* **Task input**

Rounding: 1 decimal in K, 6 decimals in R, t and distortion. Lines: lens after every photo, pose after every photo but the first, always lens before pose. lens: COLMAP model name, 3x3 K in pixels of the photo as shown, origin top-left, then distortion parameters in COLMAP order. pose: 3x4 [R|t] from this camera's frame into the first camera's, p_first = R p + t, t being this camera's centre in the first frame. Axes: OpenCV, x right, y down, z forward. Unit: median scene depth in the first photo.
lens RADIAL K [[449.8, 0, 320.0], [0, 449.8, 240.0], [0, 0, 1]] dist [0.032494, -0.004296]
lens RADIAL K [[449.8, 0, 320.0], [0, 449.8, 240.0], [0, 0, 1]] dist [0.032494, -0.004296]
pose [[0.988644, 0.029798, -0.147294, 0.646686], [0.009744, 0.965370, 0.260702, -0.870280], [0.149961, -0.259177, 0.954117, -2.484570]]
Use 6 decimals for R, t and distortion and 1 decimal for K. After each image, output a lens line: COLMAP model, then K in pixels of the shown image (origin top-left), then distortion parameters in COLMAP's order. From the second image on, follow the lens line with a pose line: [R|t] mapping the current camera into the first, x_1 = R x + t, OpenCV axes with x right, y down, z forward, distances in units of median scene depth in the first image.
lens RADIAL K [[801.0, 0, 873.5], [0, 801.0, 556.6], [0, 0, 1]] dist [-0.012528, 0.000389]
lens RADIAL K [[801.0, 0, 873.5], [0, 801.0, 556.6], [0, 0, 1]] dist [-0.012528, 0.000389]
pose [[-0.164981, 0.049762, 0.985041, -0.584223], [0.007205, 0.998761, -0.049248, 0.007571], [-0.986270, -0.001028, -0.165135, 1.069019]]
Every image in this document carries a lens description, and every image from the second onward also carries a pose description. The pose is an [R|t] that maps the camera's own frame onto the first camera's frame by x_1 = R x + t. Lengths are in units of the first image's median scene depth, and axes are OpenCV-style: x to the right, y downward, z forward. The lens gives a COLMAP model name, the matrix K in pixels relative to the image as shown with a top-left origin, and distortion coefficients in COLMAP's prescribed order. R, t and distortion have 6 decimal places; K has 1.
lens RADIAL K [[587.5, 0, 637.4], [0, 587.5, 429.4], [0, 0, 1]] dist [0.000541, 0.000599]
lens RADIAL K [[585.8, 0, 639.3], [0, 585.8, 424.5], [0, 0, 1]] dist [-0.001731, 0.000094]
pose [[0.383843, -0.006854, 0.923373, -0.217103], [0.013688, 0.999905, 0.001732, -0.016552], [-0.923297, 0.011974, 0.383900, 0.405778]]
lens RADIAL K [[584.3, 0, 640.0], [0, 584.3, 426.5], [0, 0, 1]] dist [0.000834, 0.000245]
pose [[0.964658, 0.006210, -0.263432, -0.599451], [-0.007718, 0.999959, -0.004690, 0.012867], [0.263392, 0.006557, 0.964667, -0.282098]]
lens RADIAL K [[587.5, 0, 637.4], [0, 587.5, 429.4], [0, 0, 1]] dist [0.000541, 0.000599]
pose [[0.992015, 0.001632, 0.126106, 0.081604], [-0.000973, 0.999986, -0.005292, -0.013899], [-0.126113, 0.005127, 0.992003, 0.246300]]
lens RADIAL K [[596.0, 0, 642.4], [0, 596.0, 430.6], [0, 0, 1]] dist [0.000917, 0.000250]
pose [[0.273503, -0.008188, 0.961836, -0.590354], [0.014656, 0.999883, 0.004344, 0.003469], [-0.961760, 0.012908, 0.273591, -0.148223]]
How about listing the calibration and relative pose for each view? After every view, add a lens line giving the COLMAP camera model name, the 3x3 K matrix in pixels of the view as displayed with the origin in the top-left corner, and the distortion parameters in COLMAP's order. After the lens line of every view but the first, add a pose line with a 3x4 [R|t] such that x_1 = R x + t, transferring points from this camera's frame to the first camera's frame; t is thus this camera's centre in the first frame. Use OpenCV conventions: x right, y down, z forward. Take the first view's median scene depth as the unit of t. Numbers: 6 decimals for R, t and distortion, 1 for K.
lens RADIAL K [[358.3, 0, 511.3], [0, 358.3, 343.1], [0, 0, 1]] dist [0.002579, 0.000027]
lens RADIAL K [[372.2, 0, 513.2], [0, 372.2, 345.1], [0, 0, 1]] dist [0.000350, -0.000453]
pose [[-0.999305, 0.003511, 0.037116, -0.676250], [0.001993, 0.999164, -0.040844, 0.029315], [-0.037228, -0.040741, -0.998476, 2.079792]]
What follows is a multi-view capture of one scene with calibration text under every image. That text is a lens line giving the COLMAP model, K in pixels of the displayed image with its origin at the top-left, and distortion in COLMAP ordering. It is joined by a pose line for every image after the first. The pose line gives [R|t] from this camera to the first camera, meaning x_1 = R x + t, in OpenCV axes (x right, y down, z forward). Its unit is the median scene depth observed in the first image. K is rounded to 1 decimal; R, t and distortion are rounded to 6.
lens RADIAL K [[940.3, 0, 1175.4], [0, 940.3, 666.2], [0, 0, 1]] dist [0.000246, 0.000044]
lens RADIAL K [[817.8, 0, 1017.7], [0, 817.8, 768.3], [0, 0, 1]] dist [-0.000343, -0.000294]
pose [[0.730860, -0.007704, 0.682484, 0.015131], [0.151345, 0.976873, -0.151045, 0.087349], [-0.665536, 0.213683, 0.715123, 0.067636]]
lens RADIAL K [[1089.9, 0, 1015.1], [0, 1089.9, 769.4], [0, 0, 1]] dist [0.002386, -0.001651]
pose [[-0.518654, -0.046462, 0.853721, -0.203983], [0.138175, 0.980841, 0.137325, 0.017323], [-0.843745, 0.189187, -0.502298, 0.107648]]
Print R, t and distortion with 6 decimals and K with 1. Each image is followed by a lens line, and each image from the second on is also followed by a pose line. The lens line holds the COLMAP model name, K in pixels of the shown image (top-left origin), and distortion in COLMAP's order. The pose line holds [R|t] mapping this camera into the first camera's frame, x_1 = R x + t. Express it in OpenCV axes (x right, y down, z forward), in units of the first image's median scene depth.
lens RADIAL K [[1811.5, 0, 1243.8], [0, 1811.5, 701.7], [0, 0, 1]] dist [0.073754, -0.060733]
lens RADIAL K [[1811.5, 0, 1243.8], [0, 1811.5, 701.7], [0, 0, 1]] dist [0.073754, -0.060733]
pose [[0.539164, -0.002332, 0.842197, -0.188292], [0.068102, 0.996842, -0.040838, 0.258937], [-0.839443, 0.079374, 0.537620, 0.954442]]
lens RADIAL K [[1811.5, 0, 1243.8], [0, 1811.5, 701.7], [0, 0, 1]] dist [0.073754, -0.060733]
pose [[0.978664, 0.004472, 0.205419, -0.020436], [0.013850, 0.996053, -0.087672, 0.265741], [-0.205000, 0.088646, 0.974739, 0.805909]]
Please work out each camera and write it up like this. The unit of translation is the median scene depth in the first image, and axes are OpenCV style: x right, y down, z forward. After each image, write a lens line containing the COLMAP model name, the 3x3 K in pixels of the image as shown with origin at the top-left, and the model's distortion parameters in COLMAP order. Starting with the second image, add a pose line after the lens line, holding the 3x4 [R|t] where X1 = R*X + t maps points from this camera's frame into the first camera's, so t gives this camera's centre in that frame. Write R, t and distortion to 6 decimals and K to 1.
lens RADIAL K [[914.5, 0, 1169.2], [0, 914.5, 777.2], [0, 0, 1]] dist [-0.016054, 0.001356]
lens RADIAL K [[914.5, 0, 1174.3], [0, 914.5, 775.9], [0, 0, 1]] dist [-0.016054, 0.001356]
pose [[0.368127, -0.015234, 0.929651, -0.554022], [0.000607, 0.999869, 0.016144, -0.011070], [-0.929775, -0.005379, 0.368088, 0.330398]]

* **Task to complete**
Repeat the entries from the one containing "Use 6 decimals" through the one containing "-0.001028, -0.165135, 1.069019]]", changing "output" to "write" and leaving everything else as it is.

* **Task response**
Use 6 decimals for R, t and distortion and 1 decimal for K. After each image, write a lens line: COLMAP model, then K in pixels of the shown image (origin top-left), then distortion parameters in COLMAP's order. From the second image on, follow the lens line with a pose line: [R|t] mapping the current camera into the first, x_1 = R x + t, OpenCV axes with x right, y down, z forward, distances in units of median scene depth in the first image.
lens RADIAL K [[801.0, 0, 873.5], [0, 801.0, 556.6], [0, 0, 1]] dist [-0.012528, 0.000389]
lens RADIAL K [[801.0, 0, 873.5], [0, 801.0, 556.6], [0, 0, 1]] dist [-0.012528, 0.000389]
pose [[-0.164981, 0.049762, 0.985041, -0.584223], [0.007205, 0.998761, -0.049248, 0.007571], [-0.986270, -0.001028, -0.165135, 1.069019]]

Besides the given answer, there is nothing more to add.